[Задание 1]
Выпишите из рассказа о Северной Земле все географические названия: мысы, проливы, заливы, моря и острова.
[Задание 2]
Ответьте по рассказу о Северной Земле:
(а) В какие числа марта проходил поход, после которого появилось депо у пролива Красной Армии?
(б) Где хранились большие запасы собачьего корма и продовольствия?
(в) Чем пришлось кормить собак дома после возвращения с мыса Ворошилова?
[Задание 3]
Продолжите рассказ о подготовке к походу по Северной Земле, начиная сразу после его последнего предложения.

[Исходный текст]
□ □ □

После похода 7—20 марта и создания продовольственного депо на северо-восточном выходе из пролива Красной Армии на севере мы стояли крепко. Намечавшийся маршрут для выяснения простирания земли к северу и западу и исследования всего северного района, таким образом, был обеспечен. Тем более, что в нашем непосредственном тылу, на мысе Серпа и Молота, хранились большие запасы собачьего корма и продовольствия.

Теперь наступила очередь создать примерно такие же условия в центральной части Земли. Для осуществления этой задачи мы решили выдвинуть еще одно продовольственное депо на восточную сторону Земли. Значительно легче это было сделать на западном берегу Северной Земли, со стороны Карского моря, то-есть следуя вдоль берега Земли к югу от мыса Серпа и Молота. В таком случае, при маршруте вокруг центральной части Северной Земли, мы вышли бы на депо уже в последней четверти пути и нам не пришлось бы везти с собой все запасы. Это имело большой смысл и вместе с тем значительно облегчало создание депо, так как нам не приходилось бы при этом варианте пересекать Землю.

Но этот путь мог поставить нас в будущем перед большим риском. Вторичное пересечение Земли в обратном направлении, с востока на запад, мы намеревались при съемочных работах начать на широте залива Шокальского. Но наметить хотя бы приблизительную точку выхода на сторону Карского моря не представлялось возможным. Направление пути при пересечении Земли на собаках целиком зависело от рельефа местности. А каков этот рельеф и куда он мог вывести нас на западном берегу — предугадать было нельзя. Мы могли выйти далеко к югу или северу от продовольственного депо и тогда, даже при наличии продовольствия в этом районе, рисковали оказаться перед голодовкой.

Правда, по мере постепенного ознакомления с Землей, у нас все больше и больше крепло убеждение в том, что вместо отмеченного Гидрографической экспедицией на карте залива Шокальского в действительности мы найдем пролив. Но все же это было только предположение, и планировать место оборудования продовольственного депо только на этом предположении было бы слишком неосмотрительно. Именно от правильного расположения этого продовольственного склада зависел не только успех работы, но и сама наша жизнь.

Все это заставило нас остановиться на варианте заброски продовольствия на восточную сторону Земли, а самую точку закладки депо должна была определить доступность пути через Землю. Положительной стороной осуществления такого варианта было и то, что мы впервые проникали во внутренние области страны, выявляли их доступность и вместе с этим перспективы намечаемого на весну маршрута.

Перед новой большой поездкой надо было дать передышку собакам и хорошенько подкормить их. Запасы мяса, как мы и рассчитывали осенью, к светлому времени начали истощаться и теперь пришли к концу. Мясной склад опустел и стоял открытым. После нашего возвращения с мыса Ворошилова мы вынуждены были даже дома кормить собак пеммиканом. Он был не столь питателен в сравнении с мясом, а кроме того, как и прежде, мы по возможности старались экономить этот портативный и удобный в походных условиях продукт для неизвестного будущего.

□ □ □

[Исходный материал]

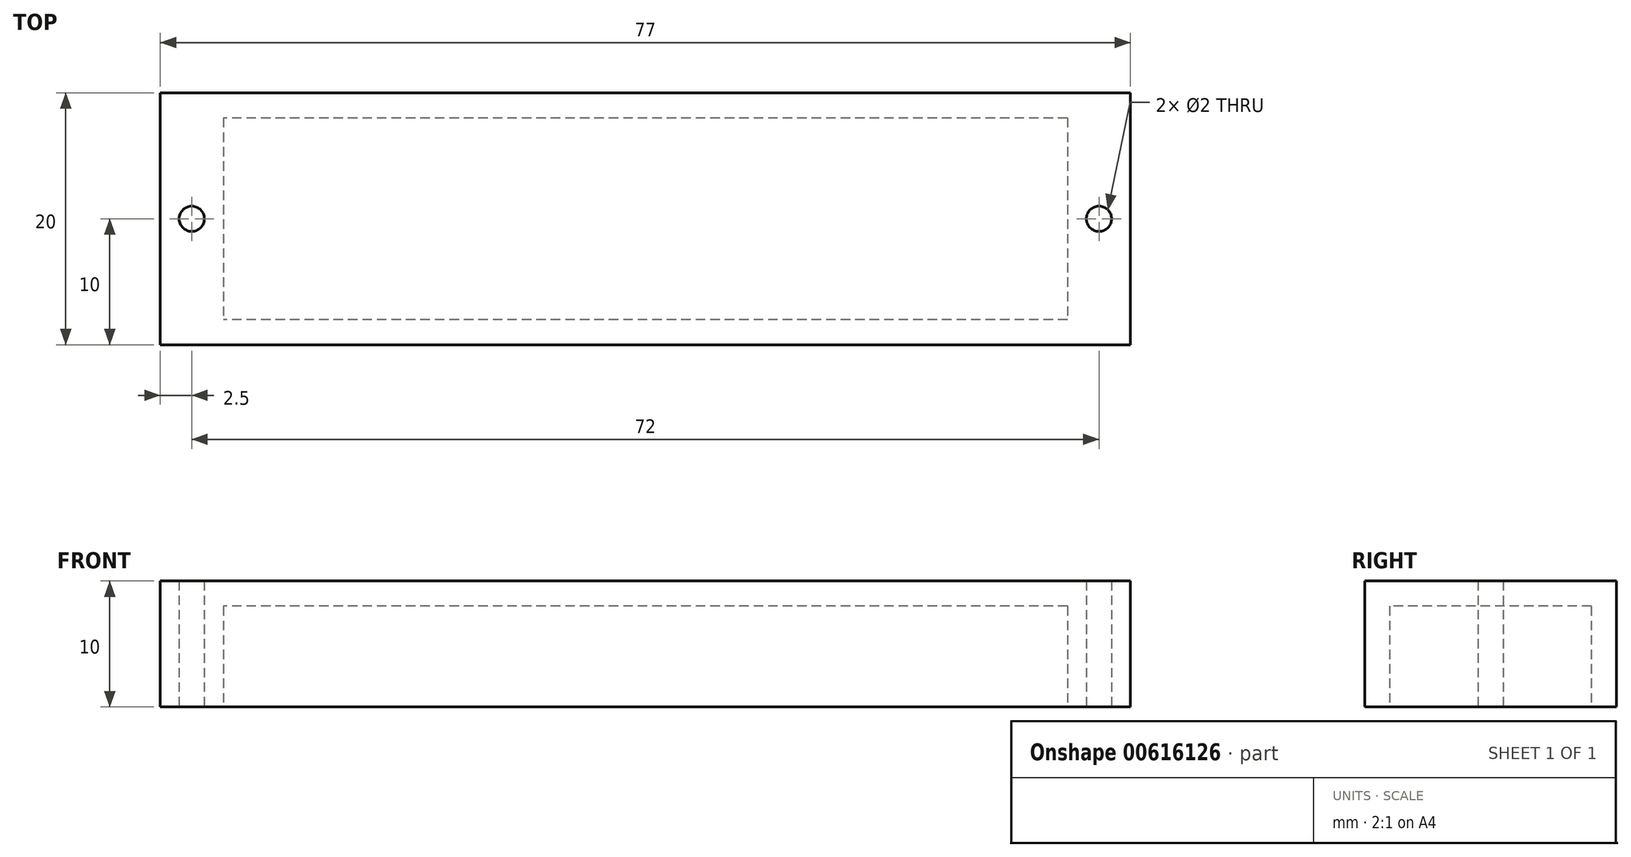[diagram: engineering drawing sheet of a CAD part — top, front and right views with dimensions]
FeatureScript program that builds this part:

□ □ □

[Ответ 1]
пролив Красной Армии
мыс Серпа и Молота
Северная Земля
Карское море
залив Шокальского
мыс Ворошилова

[Ответ 2]
(а) С 7 по 20 марта.
(б) На мысе Серпа и Молота.
(в) Пеммиканом.

[Ответ 3]
Надо было возобновить запасы свежего мяса. И мы решили несколько дней посвятить охоте.

У острова Голомянного — крайнего западного в группе островов Седова, держались вскрытые льды. Здесь, на разводьях, мы надеялись увидеть нерп. А где есть нерпы, там должны бродить и медведи.

23 марта было чудесным солнечным днем. Мороз держался около 40°. Журавлев погрузил на свои сани «Люрик» — маленькую фанерную лодочку, сделанную им зимой, и мы оставили базу. Через два часа были уже на месте. Пристанище здесь имелось. Еще в начале зимы на западной оконечности острова нами была установлена брезентовая охотничья палатка.

Море оказалось плотно закрытым льдом. Вдоль берега лежала узкая ровная полоса припая. За ней шла полоса сильно торошенных льдов — последствия нажимных ветров. Некоторые торосы, особенно ближние к берегу, достигали высоты 8–9 метров. Дальше в море, вплоть до горизонта, виден был слегка торошенный лед с перемычками из больших обломков ровных полей. Местами темнели небольшие участки пайды — молодого, еще не окрепшего льда.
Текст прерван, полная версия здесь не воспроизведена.